Many of the Facebook documents are a decade or more old, so it is also possible that its leaders were not as careful as they would be now. Indeed, in the 2000s even Google (along with several other Silicon Valley companies) was implicated by its own documents in a scheme to suppress wages by agreeing with its rivals not to cold call each other’s engineers. These documents were sufficiently damaging that the defendants settled cases brought by the DOJ and a private class.

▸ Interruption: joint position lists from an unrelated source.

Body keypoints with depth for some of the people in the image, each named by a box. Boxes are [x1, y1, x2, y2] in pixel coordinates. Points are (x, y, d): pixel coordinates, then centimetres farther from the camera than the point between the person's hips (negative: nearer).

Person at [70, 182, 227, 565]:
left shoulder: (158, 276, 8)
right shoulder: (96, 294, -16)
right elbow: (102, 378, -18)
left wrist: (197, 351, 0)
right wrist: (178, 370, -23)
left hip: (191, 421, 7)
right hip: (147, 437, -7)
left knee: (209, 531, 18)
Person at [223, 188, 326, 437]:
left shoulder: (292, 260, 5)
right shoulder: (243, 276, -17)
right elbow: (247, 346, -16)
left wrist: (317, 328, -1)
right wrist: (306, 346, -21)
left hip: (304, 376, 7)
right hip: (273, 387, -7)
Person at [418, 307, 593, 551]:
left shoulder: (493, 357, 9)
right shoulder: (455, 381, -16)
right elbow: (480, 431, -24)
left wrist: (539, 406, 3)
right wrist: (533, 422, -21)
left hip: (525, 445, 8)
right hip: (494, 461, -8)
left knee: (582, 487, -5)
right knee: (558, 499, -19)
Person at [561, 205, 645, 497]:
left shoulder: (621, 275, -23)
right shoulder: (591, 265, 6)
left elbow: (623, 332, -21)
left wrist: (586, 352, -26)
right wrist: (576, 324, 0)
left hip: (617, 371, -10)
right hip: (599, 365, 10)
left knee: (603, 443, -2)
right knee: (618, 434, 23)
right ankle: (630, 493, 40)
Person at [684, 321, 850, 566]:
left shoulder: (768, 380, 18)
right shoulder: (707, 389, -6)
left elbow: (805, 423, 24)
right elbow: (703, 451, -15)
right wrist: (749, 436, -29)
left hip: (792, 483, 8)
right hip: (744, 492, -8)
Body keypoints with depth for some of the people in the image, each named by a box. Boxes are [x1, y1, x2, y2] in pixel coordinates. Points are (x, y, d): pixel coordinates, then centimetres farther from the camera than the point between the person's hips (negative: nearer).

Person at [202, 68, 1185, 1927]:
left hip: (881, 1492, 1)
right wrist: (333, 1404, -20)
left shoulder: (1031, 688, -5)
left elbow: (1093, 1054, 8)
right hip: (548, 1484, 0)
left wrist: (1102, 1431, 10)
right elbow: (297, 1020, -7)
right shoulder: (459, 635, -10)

The Facebook and Google cases present a host of fascinating antitrust issues, including how markets should be defined in these spaces and what constitutes consumer harm in non-price markets. But the power of defendant’s documents also bears watching. Can Facebook overcome the damage its leaders’ own words will do to its defense? And can the DOJ prevail in the absence of any powerful Google documents? The answers to these questions might tell us quite a bit about the future of antitrust litigation.